Part of the evening was an on-the-spot song composition contest among the performers. I seem to recall a Gorka effort called, “Christine Lavin Could Do It.”
Gorka has had a distinguished career, mostly in California. He wrote and performed “I’m From New Jersey” and “Where the Bottles Break,” but I think even if his only song had been 1987's “I Saw a Stranger With Your Hair,” he would deserve being celebrated and remembered. (He ain’t dead yet, Mildred Faulkner.)
“I Saw a Stranger With Your Hair” is a different take on the same situation addressed in “Flowers on the Wall” by the Statler Brothers (i.e., being dumped).
Have you ever noticed how hearing a cover of a song, even if the cover is inferior to the original, can sort of sharpen your dulled appreciation for the original? Try listening to Ladysmith Black Mambazo do “Chain Gang” with Lou Rawls singing the Sam Cooke part.
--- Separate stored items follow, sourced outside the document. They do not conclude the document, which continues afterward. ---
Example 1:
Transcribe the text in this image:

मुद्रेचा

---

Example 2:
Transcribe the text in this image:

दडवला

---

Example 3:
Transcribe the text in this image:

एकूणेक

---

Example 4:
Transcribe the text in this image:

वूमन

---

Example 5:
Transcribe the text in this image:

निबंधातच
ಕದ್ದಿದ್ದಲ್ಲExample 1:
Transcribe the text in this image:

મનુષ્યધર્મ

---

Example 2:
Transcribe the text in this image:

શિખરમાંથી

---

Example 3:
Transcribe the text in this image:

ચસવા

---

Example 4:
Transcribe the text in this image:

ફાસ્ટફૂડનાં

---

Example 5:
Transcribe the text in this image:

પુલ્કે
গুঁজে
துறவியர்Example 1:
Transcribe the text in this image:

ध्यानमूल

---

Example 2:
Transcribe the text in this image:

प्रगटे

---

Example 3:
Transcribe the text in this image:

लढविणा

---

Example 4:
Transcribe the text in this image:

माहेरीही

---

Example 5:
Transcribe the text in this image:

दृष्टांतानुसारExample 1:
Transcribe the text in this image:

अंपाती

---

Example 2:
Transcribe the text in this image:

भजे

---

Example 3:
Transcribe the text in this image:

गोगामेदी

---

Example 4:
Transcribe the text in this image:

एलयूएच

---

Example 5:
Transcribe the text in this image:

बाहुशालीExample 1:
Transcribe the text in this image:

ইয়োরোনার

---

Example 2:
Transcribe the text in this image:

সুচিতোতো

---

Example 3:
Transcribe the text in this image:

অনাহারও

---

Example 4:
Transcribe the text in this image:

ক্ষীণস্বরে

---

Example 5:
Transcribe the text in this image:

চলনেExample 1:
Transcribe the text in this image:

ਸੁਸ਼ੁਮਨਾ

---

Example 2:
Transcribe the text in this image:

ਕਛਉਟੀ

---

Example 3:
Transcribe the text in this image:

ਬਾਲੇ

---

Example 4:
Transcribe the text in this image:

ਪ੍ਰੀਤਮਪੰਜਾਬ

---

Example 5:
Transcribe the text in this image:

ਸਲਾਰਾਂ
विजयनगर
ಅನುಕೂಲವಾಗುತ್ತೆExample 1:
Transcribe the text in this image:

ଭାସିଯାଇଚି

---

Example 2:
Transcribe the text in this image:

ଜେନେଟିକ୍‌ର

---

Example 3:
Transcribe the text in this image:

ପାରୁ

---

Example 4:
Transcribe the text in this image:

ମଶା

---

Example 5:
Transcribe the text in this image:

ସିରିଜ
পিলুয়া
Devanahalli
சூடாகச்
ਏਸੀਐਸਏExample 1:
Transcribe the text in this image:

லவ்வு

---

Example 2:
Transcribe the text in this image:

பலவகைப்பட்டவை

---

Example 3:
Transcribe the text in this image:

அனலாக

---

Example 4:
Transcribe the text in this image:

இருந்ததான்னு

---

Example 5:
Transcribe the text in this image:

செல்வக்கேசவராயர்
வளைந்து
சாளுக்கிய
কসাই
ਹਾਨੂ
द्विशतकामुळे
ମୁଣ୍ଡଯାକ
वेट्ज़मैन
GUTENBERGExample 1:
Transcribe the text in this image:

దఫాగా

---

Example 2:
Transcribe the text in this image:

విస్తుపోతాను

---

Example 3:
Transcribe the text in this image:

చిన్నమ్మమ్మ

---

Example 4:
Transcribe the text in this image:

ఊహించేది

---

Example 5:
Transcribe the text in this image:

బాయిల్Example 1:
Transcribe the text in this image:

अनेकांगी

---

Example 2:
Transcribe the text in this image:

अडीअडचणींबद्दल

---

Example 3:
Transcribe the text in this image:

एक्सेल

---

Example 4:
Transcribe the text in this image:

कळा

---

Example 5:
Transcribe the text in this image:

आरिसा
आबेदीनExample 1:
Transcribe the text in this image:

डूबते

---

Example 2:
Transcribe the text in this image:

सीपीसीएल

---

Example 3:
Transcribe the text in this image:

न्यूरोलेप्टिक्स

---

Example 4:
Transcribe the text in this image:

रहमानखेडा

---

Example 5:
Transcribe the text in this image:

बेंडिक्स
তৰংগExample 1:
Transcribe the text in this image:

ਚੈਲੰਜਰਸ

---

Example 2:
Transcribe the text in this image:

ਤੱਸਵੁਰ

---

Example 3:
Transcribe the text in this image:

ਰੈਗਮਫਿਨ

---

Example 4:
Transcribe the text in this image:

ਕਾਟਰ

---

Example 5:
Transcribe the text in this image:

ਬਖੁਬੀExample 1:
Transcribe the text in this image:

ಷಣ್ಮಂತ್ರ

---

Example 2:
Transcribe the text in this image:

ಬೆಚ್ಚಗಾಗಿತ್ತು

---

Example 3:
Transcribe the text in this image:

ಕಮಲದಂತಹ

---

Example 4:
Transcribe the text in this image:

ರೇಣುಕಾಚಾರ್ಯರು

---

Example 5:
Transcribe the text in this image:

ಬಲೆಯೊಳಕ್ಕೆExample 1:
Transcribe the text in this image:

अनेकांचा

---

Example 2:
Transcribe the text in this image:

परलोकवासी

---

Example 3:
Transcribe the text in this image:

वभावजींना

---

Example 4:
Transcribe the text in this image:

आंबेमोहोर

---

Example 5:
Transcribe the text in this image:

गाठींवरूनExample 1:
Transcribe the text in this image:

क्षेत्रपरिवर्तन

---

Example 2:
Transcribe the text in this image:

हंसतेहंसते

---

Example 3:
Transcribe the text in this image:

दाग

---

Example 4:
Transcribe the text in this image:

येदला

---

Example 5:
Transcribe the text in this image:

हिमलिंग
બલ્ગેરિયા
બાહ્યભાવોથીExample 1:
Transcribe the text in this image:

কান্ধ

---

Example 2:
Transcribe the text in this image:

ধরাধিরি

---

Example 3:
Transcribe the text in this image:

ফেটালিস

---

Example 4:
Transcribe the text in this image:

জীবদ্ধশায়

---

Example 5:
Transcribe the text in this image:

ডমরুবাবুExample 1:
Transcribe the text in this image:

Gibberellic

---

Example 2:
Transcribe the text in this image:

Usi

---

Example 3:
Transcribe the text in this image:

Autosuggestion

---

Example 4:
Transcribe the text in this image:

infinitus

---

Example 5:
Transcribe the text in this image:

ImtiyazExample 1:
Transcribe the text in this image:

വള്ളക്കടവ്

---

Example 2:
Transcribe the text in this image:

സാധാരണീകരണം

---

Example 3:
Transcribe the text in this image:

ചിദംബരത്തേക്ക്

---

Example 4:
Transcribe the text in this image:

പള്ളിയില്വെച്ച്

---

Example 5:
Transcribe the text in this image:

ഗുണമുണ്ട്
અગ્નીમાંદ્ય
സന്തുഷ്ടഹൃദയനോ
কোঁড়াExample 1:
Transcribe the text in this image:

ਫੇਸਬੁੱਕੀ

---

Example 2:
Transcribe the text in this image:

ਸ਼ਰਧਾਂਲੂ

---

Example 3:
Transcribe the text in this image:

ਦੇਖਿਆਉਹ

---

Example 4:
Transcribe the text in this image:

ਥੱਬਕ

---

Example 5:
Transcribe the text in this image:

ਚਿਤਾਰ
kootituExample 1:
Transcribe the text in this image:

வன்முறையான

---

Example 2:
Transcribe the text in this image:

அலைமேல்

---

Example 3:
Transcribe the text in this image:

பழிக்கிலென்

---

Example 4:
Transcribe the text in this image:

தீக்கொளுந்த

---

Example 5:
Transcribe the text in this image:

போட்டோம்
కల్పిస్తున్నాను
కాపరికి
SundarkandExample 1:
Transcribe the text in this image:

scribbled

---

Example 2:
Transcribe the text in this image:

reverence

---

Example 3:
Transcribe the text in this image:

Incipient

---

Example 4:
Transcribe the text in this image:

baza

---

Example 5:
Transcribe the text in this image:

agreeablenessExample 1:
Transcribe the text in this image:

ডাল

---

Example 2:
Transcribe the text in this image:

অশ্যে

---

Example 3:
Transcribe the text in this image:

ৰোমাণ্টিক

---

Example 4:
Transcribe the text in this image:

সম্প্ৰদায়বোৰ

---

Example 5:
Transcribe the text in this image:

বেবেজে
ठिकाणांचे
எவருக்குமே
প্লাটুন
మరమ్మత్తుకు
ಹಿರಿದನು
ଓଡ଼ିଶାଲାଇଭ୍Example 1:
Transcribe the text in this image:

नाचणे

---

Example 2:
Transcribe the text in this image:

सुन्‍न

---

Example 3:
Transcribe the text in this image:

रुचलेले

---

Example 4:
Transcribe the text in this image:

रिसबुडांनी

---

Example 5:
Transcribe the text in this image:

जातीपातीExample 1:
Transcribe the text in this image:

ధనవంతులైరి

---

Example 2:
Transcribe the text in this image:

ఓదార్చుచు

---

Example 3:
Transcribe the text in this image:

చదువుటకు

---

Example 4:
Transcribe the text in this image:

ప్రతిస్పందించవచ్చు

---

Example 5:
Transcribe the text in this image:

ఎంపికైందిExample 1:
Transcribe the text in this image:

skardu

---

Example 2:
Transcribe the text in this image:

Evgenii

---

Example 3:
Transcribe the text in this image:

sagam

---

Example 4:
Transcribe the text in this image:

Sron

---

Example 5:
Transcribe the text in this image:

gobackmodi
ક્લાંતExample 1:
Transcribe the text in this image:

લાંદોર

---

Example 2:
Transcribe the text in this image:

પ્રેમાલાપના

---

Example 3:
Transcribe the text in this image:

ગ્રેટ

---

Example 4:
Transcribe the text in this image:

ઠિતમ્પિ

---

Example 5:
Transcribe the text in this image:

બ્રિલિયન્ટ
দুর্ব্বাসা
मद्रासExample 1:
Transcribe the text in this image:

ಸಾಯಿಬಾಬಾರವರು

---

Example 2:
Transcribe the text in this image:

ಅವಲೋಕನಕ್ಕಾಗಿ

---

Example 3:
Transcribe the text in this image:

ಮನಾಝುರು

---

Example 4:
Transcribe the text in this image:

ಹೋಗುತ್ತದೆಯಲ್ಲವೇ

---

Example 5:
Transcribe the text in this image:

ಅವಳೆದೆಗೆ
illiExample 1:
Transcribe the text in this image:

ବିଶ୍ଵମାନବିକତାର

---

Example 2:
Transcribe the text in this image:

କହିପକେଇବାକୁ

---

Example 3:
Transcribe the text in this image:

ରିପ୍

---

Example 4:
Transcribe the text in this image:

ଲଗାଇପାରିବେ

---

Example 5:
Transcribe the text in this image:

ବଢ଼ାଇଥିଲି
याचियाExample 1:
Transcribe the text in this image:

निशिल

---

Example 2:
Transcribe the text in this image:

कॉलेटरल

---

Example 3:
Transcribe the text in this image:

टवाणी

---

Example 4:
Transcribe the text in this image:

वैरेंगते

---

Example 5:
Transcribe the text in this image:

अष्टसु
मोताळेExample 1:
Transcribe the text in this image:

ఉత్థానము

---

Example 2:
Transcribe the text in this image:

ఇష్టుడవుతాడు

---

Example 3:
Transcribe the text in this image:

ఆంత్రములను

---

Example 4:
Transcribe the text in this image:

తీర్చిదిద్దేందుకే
Other songs simply can’t be covered without abomination. Who but Paul Simon can make “Baby Driver” come alive? (I think the masters for that song disappeared and the attempted recreation is less than perfect, but still.)
Who but Dylan could sing “Visions of Johanna”? I think Dylan would disagree with me, since he relentlessly reworks his own material, as in this up-tempo self-cover of “Johanna.”
On the other hand, it would be a gas to hear a cover of “Tangled Up in Blue” by The Ray Charles Singers, The Mormon Tabernacle Choir, the Lettermen, Up With People, the Roches, or the Blues Brothers.
The late Otis Redding’s hit “Try a Little Tenderness” was a cover. Bing Crosby had recorded it in 1933.
Loudon Wainwright III and Richard Thompson toured together a few years ago as a double bill: “Loud and Rich.”
A safe and happy Fourth to you and your loved ones.